I've used a few Hyper 212's and other heatsinks that have a similar design where the heatpipe tubes are interlaced with the copper block, like your picture shows. But in all of the ones I had, the manufacturer used a machining process that actually removed enough material on the heatpipes to make the surface level with the copper block in between them. You could see the grinding marks left over from the machining leaving the surface slightly rough like it had been sandpapered.

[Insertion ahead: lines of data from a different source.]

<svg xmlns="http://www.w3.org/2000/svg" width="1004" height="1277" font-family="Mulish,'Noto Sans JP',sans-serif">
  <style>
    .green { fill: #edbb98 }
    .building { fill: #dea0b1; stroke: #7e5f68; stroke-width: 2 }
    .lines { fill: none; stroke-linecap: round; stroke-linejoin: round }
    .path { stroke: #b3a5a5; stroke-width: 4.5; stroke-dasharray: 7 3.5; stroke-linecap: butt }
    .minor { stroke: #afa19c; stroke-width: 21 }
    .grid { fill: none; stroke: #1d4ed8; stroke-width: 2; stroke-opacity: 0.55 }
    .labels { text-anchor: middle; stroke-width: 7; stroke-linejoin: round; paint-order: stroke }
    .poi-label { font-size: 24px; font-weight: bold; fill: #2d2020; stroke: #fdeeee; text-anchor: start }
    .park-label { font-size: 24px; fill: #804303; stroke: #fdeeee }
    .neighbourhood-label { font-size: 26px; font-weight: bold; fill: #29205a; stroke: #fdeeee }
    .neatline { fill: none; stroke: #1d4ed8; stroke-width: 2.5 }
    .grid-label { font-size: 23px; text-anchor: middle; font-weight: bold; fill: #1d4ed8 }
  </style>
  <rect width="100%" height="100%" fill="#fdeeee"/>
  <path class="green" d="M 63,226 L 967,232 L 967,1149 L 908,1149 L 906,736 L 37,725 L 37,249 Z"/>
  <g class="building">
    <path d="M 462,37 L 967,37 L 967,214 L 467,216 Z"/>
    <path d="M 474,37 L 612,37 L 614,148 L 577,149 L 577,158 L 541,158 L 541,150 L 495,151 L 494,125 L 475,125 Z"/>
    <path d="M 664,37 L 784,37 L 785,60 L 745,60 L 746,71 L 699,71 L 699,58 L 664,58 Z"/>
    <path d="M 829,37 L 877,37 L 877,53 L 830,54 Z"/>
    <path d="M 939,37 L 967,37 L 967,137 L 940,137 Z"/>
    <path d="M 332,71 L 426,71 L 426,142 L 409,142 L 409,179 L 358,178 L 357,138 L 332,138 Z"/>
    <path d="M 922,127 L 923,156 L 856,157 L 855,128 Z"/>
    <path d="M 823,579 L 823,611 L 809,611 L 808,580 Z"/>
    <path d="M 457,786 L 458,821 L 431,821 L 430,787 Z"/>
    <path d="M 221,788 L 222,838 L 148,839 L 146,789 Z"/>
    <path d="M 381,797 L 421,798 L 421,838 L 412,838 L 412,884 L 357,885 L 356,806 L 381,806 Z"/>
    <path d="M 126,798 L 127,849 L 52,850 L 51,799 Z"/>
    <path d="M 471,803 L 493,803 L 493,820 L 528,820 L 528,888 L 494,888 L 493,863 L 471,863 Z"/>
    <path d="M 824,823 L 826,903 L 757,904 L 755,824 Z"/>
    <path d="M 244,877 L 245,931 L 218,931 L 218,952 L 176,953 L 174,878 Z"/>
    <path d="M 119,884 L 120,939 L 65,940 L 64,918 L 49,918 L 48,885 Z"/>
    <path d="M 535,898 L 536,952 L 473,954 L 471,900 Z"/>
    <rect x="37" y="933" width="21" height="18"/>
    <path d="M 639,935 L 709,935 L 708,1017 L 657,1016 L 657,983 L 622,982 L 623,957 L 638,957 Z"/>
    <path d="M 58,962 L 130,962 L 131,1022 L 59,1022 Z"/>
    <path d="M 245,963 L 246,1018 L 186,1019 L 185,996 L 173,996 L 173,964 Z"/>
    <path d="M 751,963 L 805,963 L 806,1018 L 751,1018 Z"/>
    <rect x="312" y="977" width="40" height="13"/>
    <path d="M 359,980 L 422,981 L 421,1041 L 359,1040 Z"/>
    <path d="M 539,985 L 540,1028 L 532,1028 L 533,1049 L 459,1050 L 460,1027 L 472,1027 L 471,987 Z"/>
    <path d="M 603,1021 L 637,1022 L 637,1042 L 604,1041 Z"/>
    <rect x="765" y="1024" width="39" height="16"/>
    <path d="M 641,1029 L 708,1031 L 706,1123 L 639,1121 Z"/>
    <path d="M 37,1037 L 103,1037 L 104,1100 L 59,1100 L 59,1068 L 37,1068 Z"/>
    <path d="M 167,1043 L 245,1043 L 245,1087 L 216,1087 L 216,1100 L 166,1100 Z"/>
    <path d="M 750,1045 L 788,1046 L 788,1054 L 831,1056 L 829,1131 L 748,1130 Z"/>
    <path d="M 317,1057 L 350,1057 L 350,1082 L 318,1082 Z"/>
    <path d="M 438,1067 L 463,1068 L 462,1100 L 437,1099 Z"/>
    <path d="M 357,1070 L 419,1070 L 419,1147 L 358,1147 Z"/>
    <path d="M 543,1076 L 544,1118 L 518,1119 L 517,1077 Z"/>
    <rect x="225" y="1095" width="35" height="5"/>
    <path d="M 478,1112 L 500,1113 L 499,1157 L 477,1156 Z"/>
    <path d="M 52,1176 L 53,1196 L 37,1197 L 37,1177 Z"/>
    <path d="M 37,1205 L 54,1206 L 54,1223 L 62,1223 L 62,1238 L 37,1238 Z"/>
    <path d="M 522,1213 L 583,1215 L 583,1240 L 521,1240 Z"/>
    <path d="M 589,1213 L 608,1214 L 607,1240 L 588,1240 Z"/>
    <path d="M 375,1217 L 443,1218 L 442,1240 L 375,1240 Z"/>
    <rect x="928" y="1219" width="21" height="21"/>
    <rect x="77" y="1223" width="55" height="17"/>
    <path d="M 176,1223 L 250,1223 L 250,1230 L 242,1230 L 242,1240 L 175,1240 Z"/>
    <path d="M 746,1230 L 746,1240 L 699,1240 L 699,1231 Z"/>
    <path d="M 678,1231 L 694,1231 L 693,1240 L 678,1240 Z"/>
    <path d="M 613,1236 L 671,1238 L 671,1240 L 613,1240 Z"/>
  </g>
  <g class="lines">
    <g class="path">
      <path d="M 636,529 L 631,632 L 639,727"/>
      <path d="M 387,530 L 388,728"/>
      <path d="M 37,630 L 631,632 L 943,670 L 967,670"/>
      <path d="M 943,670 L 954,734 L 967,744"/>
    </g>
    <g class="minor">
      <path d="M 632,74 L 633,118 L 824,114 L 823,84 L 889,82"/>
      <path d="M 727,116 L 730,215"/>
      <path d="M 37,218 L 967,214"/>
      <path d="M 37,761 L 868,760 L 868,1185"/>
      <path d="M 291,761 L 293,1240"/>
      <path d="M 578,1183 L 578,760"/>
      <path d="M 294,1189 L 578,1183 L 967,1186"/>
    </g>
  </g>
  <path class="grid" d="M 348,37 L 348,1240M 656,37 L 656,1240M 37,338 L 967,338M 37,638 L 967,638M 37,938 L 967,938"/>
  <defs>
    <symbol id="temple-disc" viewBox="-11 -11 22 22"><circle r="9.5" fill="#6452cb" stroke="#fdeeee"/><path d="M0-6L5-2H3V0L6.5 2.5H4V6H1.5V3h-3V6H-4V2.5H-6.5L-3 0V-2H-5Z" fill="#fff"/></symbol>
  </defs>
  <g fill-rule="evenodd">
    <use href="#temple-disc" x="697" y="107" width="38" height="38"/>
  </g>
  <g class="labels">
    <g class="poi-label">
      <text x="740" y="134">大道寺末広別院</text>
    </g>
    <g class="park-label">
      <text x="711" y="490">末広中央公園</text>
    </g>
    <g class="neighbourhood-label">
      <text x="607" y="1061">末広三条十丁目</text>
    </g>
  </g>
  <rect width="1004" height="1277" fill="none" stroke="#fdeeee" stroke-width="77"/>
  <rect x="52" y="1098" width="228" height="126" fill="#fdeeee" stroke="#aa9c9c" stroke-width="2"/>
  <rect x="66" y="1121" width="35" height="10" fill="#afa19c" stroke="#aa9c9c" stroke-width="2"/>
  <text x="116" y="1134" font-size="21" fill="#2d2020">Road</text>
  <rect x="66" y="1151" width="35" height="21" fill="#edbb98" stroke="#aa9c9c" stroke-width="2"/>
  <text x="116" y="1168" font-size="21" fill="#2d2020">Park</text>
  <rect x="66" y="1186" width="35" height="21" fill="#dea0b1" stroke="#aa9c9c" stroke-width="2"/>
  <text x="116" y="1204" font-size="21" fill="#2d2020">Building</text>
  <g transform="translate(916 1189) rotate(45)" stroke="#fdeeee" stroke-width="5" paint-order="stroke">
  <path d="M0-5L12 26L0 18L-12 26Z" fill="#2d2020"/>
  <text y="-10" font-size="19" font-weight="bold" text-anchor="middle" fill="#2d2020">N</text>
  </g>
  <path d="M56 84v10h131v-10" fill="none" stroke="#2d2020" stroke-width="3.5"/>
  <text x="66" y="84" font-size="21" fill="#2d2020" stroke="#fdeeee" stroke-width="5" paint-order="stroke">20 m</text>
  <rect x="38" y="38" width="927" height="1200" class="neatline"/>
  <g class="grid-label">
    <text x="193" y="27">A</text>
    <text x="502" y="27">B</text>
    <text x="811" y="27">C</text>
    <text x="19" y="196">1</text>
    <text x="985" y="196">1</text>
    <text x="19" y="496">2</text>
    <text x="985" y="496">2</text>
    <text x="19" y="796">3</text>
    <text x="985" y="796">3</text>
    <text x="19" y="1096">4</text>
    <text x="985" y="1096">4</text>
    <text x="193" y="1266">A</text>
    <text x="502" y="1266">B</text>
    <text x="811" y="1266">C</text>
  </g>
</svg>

It's like they (the manufacturer) weren't aggressive enough during the final machining process.
 
Those pics look very similar to me, don't really see a difference. And I have used many Hyper 212's and their mating surface is never awesome. But as long as the heat pipes are making contact, seems to work fine. The gaps in between the pipes are just copper filler anyway.
 
Would be interested to see where the dies fall within the paste contact area. I'm curious, other than the voltages being high, if the chiplet die is falling mostly on a single heatpipe. Being soldered I'd hope it wouldn't matter, but I'd still be curious.
 
Would be interested to see where the dies fall within the paste contact area. I'm curious, other than the voltages being high, if the chiplet die is falling mostly on a single heatpipe. Being soldered I'd hope it wouldn't matter, but I'd still be curious.

The ihs should distribute heat according to the low heat capacity of copper. Copper has a very low heat capacity thus it should distribute heat rapidly across the whole surface area for the heat pipes to pickup and transfer away.
 
The ihs should distribute heat according to the low heat capacity of copper. Copper has a very low heat capacity thus it should distribute heat rapidly across the whole surface area for the heat pipes to pickup and transfer away.

I agree 100% with what you're saying. I just rememder that in the GN review they mentioned that threadripper has all the dies within the footprint of the coldplate for most AIOs, and that they should be fine to use. Like you said, probably doesn't mater, just a wonder of mine.
 
I agree 100% with what you're saying. I just rememder that in the GN review they mentioned that threadripper has all the dies within the footprint of the coldplate for most AIOs, and that they should be fine to use. Like you said, probably doesn't mater, just a wonder of mine.

I seem to remember Kyle having issues with some waterblocks on threadripper for that reason
 
I seem to remember Kyle having issues with some waterblocks on threadripper for that reason

No the problem was a bad design. The first round of EK blocks had such a small count of microfins there was no way to strip the thermals away fast enough. Subsequent designs added more microfin channels. It turns out that XSPC was a significantly superior waterblock which I ended up buying.
 
No the problem was a bad design. The first round of EK blocks had such a small count of microfins there was no way to strip the thermals away fast enough. Subsequent designs added more microfin channels. It turns out that XSPC was a significantly superior waterblock which I ended up buying.